Task set
1 - Write out the part of the Dan Cortese biography from "Daniel James Cortese (born" up to and including "Like About You.".
2 - Answer these questions from the Dan Cortese biography:
(a) Which high school did Cortese graduate from?
(b) During which years did Cortese host MTV Sports?
(c) What role did Cortese play in Melrose Place?
3 - Can you continue the Dan Cortese biography from where it stops?

- Born: Daniel James Cortese September 14, 1967 (age 59) Sewickley, Pennsylvania, U.S.
- Education: University of North Carolina at Chapel Hill
- Occupation: Actor;
- Years active: 1988–present
- Spouse(s): Dee Dee Hemby ​ ​(m. 1994; div. 2012)​ Carolina Londono ​(m. 2014)​
- Children: 4

= Dan Cortese =

American actor

Daniel James Cortese (born September 14, 1967) is an American actor. He played Perry Rollins on Veronica's Closet and Vic Meladeo on What I Like About You.

==Early life and education==
Of Italian (Calabrese) descent, Cortese was born on September 14, 1967, in Sewickley, Pennsylvania, and graduated from Quaker Valley High School in Leetsdale, where he played football and basketball. Before becoming an actor, Cortese played college football at the University of North Carolina as a backup quarterback. In his freshman year in 1986, the Tar Heels went to the Aloha Bowl in Hawaii. Cortese graduated from the University of North Carolina at Chapel Hill with a Bachelor of Arts degree in broadcasting in 1990.

==Career==
Cortese hosted MTV Sports from 1992 to 1997. He was also the player/coach of The Bricklayers and The Homeboys for the MTV Rock N' Jock games. Cortese was Burger King's official spokesperson during its "Your Way, Right Away" ad campaign in the 1990s. He appeared in over 90 national and regional commercials.

In 1993, Cortese made two separate cameos (Taco Bell lounge singer and Cryo Prison guard) in the Sylvester Stallone film Demolition Man. Also in 1993, he landed the lead role in NBC's remake of Route 66. In 1994, he co-starred in the CBS police drama Traps with George C. Scott. In 1995 he played Jake Hanson's half-brother Jess Hanson in Melrose Place for eight episodes in the third season but was killed off in the season's cliffhanger finale. In 1996, Cortese starred as Jason in the NBC TV movie The Lottery. Also in 1996, he starred in the feature film Weekend In The Country with Jack Lemmon, as well as the HBO film Public Enemies.

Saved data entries

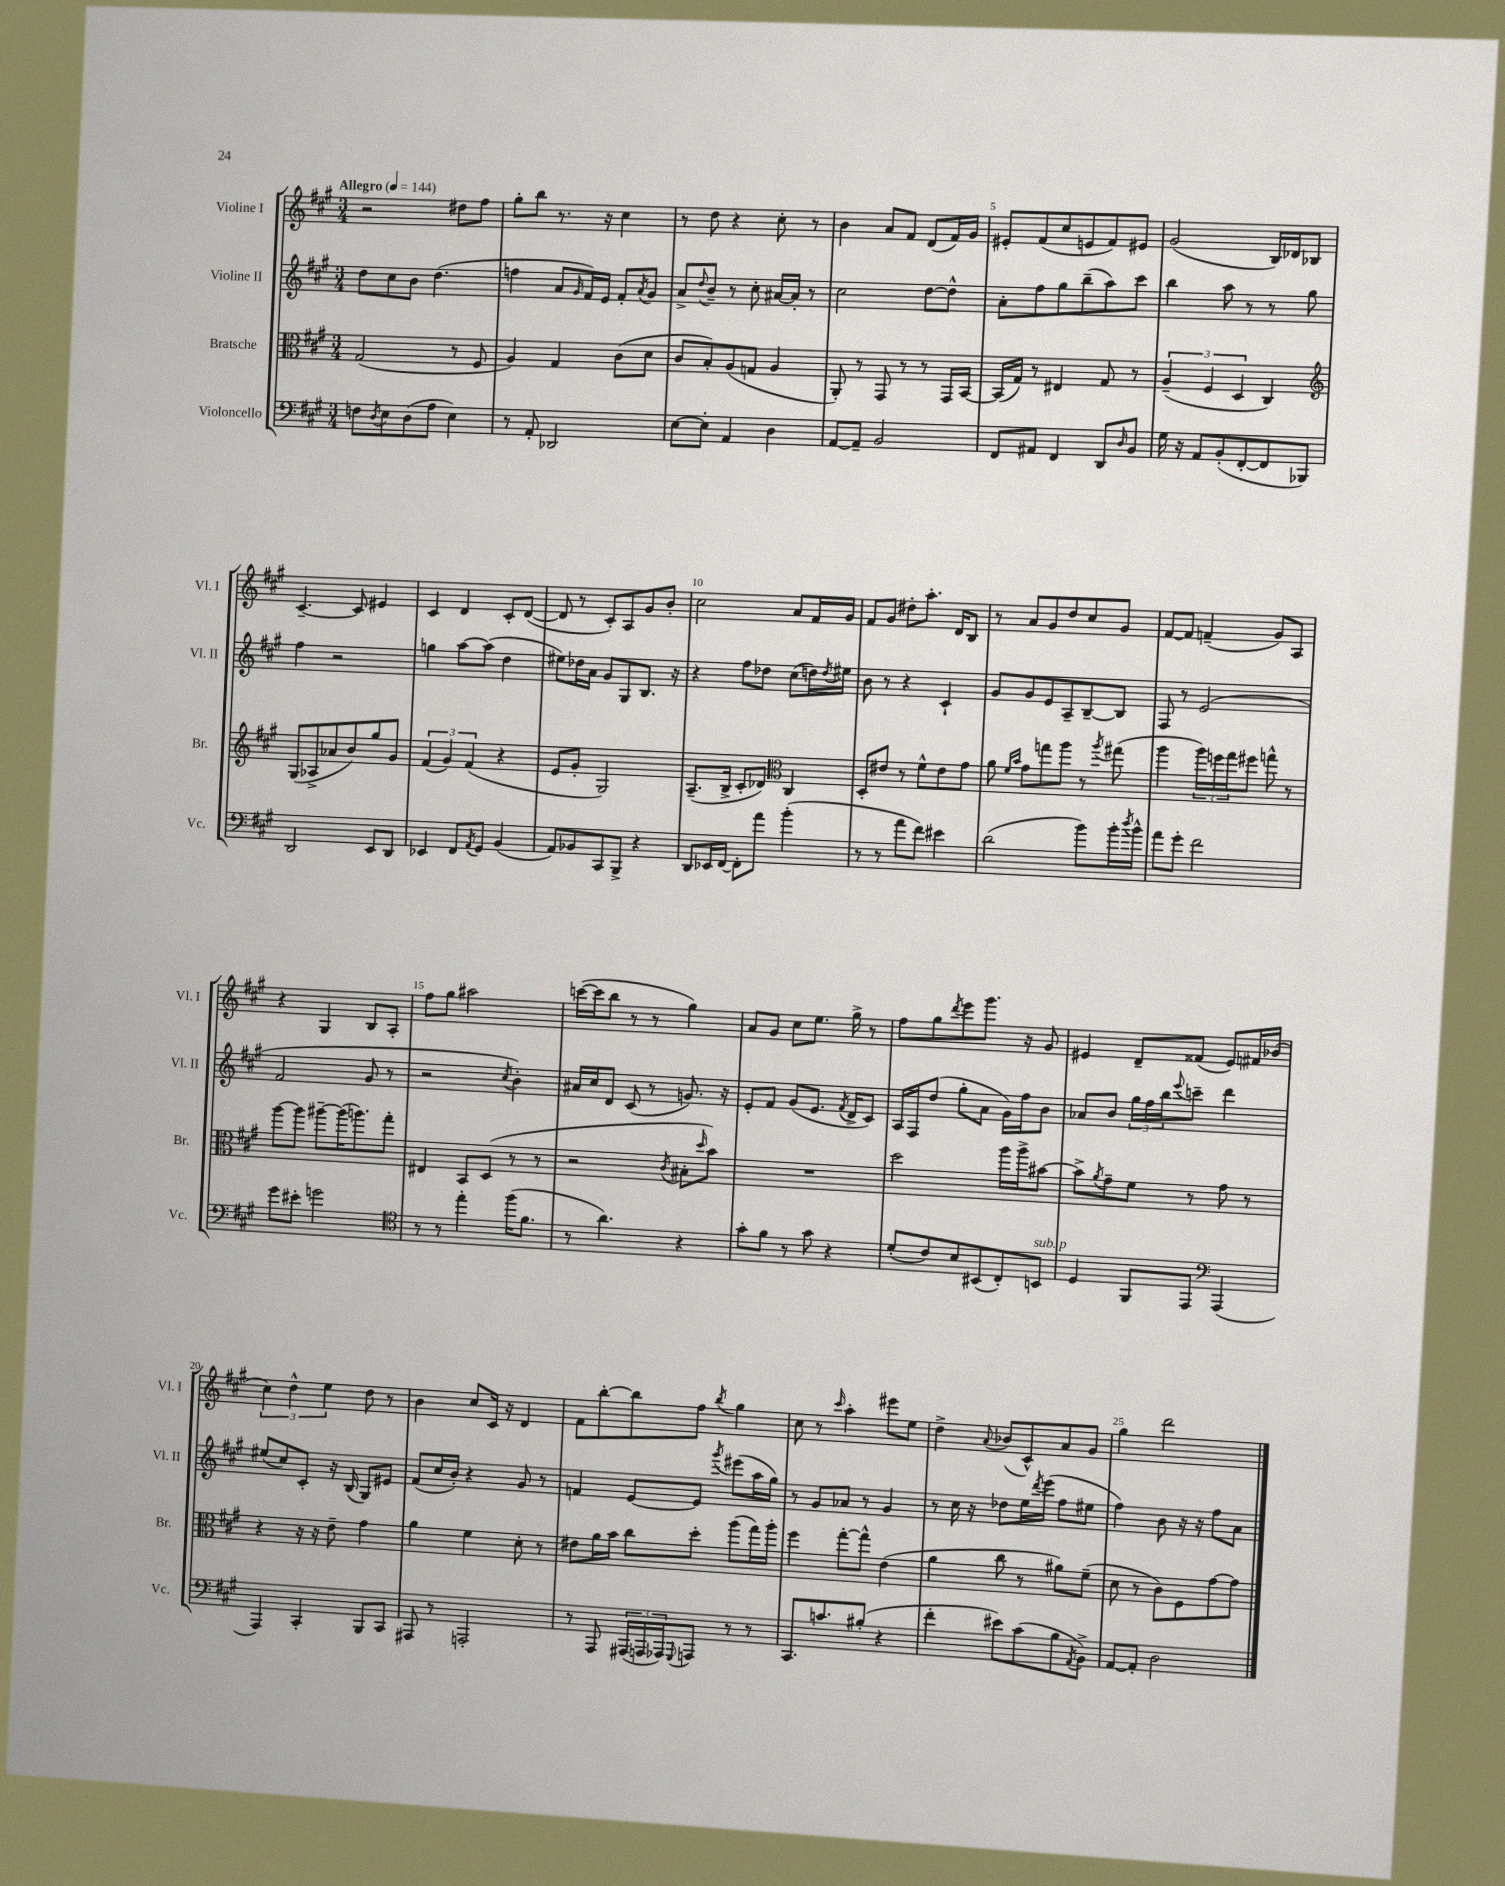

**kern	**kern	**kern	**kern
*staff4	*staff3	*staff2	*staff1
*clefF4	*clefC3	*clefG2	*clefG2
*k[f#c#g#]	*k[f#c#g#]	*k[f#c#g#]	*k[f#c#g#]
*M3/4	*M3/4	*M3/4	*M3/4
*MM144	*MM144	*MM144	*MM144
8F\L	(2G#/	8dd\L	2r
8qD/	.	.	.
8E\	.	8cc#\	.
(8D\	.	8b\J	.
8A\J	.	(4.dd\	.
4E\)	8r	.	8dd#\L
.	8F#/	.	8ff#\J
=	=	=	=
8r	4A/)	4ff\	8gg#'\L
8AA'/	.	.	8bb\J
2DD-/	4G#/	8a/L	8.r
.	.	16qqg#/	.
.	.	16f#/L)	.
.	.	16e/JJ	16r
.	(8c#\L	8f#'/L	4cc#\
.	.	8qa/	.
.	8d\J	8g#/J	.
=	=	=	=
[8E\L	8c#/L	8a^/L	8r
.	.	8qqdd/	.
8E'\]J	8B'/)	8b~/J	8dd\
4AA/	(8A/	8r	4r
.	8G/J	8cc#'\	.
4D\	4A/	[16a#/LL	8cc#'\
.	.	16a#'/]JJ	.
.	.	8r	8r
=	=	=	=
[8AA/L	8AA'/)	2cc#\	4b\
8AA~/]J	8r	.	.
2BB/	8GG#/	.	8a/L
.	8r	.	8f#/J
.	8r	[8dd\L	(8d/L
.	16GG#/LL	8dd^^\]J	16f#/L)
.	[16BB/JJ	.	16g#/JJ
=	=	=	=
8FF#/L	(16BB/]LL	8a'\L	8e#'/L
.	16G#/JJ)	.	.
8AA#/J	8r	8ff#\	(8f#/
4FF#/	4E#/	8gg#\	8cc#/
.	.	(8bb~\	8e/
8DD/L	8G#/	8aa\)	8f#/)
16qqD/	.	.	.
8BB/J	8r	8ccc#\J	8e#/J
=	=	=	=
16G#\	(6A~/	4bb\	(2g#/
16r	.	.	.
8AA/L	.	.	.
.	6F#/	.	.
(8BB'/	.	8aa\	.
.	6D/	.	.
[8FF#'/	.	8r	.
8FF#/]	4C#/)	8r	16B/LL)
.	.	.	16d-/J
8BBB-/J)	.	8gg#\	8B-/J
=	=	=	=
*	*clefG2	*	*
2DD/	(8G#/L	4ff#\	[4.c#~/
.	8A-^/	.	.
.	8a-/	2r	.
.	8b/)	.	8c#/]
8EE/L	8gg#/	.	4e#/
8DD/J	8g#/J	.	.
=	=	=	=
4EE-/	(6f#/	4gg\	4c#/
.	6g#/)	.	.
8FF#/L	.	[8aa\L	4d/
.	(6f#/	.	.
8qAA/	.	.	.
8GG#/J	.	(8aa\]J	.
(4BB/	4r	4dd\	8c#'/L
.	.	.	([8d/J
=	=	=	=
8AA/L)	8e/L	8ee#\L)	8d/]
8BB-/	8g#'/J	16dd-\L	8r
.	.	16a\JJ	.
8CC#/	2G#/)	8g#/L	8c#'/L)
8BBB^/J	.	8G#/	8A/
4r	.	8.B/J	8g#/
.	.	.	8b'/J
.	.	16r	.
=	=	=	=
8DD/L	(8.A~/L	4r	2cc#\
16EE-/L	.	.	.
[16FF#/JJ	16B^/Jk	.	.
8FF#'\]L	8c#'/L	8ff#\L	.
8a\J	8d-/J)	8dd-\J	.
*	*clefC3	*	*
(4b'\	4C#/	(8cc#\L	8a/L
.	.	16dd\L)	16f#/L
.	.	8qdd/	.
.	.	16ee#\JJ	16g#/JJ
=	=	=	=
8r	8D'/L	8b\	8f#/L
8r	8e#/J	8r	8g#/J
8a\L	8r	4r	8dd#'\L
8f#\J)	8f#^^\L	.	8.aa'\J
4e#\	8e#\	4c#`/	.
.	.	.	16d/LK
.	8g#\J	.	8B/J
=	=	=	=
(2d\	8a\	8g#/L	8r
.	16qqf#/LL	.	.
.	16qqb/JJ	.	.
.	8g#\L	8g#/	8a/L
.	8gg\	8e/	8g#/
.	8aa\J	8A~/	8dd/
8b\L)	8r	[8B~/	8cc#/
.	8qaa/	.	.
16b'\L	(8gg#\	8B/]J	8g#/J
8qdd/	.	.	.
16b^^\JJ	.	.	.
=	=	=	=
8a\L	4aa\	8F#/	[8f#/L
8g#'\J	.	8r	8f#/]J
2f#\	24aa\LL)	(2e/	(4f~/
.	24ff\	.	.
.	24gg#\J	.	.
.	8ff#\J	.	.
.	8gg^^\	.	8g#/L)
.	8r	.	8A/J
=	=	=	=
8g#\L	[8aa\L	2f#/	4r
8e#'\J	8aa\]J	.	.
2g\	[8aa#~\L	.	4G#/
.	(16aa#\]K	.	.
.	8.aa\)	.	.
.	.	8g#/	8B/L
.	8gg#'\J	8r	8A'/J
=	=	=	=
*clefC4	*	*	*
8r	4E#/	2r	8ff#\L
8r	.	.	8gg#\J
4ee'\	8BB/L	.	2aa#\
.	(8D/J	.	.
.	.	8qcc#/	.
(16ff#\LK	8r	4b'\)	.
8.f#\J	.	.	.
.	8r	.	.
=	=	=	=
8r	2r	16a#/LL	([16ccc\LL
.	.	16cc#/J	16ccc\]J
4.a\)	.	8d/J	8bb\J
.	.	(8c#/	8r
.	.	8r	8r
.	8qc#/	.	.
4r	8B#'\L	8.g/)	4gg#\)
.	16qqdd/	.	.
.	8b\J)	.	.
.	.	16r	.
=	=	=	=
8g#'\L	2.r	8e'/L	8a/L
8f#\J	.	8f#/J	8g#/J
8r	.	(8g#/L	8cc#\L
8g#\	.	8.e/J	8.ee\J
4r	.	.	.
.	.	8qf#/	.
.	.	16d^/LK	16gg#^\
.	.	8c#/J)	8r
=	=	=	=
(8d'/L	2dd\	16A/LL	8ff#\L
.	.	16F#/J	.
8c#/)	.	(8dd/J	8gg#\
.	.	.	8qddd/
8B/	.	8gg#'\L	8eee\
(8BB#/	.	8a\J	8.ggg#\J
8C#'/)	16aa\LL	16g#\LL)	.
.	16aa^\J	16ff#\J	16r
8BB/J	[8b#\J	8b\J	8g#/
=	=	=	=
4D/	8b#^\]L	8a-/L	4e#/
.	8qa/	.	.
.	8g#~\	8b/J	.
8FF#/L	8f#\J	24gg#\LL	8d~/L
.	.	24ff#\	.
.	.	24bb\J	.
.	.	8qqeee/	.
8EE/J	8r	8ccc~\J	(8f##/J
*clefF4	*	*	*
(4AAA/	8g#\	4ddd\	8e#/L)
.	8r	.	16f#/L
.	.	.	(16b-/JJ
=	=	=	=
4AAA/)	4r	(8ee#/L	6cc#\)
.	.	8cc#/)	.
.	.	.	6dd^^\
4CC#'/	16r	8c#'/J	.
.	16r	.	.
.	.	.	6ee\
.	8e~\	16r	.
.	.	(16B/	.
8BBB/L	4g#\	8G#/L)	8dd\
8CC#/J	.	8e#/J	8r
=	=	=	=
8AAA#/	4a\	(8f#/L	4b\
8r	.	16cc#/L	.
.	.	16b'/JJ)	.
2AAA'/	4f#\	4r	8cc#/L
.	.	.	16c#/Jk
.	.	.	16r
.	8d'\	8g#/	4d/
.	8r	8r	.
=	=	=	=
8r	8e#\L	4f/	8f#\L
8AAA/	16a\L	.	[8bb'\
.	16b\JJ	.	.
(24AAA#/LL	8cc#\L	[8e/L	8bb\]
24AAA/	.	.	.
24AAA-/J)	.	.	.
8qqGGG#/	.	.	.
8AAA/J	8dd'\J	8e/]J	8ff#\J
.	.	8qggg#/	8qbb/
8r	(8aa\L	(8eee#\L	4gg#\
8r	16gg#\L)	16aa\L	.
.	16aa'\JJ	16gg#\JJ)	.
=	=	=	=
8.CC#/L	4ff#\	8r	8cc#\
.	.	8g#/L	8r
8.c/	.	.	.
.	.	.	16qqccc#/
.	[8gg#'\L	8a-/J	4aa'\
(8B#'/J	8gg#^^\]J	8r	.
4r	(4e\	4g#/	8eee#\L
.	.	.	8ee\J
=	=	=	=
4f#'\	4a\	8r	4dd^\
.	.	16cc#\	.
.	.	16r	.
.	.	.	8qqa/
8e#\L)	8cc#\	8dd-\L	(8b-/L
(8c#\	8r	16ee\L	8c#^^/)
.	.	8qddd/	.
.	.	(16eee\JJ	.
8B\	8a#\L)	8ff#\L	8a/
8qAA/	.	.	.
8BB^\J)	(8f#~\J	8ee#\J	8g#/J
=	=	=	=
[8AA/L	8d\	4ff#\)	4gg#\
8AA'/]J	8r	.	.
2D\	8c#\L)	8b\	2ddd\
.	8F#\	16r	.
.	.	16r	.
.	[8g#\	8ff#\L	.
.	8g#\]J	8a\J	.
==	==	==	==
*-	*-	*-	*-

Answers per task
1 -
Daniel James Cortese (born September 14, 1967) is an American actor. He played Perry Rollins on Veronica's Closet and Vic Meladeo on What I Like About You.

2 -
(a) Quaker Valley High School in Leetsdale
(b) From 1992 to 1997
(c) Jess Hanson, Jake Hanson's half-brother

3 -
Cortese appeared on the NBC sitcom Seinfeld. He played Tony, the ultra-cool, good-looking, rock-climbing boyfriend of Elaine Benes (Julia Louis-Dreyfus) in the episode "The Stall". Tony was dubbed a "mimbo" (a male bimbo) by Jerry. During rehearsals, Cortese improvised the line "Step off", which became the catchphrase that Larry David insisted be used for the episode.

From 1997 to 2000, Cortese starred with Kirstie Alley in Veronica's Closet. In 2000, he starred with Brooke Shields in the feature film After Sex. Cortese followed that up in 2001 with the TBS film The Triangle with Luke Perry. In 2003, he starred in the sitcom Rock Me Baby.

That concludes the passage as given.